Proof of Relationship in Parallel Circuit Using Kirchoff's Law

[soul5]

Homework Statement

How do I prove the relationship between the equivalent resistance of a parallel circuit and the values of the constituent resistors exist?

Homework Equations

V=IR

The Attempt at a Solution

Is it because:

I total= I1+I2+I3

and V is the same in parallel so.

V/R total= V/R1 + V/R2 + V/R3

and divide by V so

1/R= 1/R1 + 1/R2 + 1/R3.

is that why?

 

[Dick]

That's exactly why. Well done.

 

[Moetasim]

Your understanding is partially correct. The relationship between the equivalent resistance of a parallel circuit and the values of the constituent resistors exists due to Kirchoff's Current Law (KCL) and Kirchoff's Voltage Law (KVL).

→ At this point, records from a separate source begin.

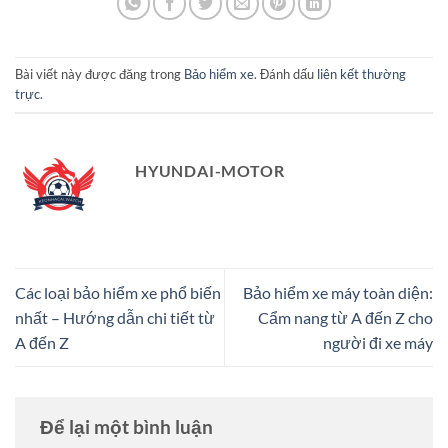
Bài viết này được đăng trong
Bảo hiểm xe
. Đánh dấu
liên kết thường
trực
.
HYUNDAI-MOTOR
Các loại bảo hiểm xe phổ biến
Bảo hiểm xe máy toàn diện:
nhất – Hướng dẫn chi tiết từ
Cẩm nang từ A đến Z cho
A đến Z
người đi xe máy
Để lại một bình luận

KCL states that the sum of currents entering a node (or junction) in a circuit must equal the sum of currents leaving the node. In a parallel circuit, the current entering the node is equal to the total current (Itotal), while the currents leaving the node are equal to the individual currents through each resistor (I1, I2, I3). Therefore, Itotal = I1 + I2 + I3.

KVL states that the sum of voltage drops around a closed loop in a circuit must equal the sum of voltage sources in the loop. In a parallel circuit, the voltage across each resistor is the same, so the voltage drop across the equivalent resistance (Rtotal) is equal to the voltage drop across each individual resistor (R1, R2, R3). Therefore, V = V1 = V2 = V3.

Using Ohm's Law (V=IR), we can rewrite these equations as:

Itotal = V/Rtotal and I1 = V/R1, I2 = V/R2, I3 = V/R3.

Substituting these into the KCL equation, we get:

V/Rtotal = V/R1 + V/R2 + V/R3.

Dividing both sides by V, we get the relationship:

1/Rtotal = 1/R1 + 1/R2 + 1/R3.

This proves that the equivalent resistance of a parallel circuit is equal to the reciprocal of the sum of the reciprocals of the individual resistances. Therefore, the relationship between the equivalent resistance and the values of the constituent resistors exists.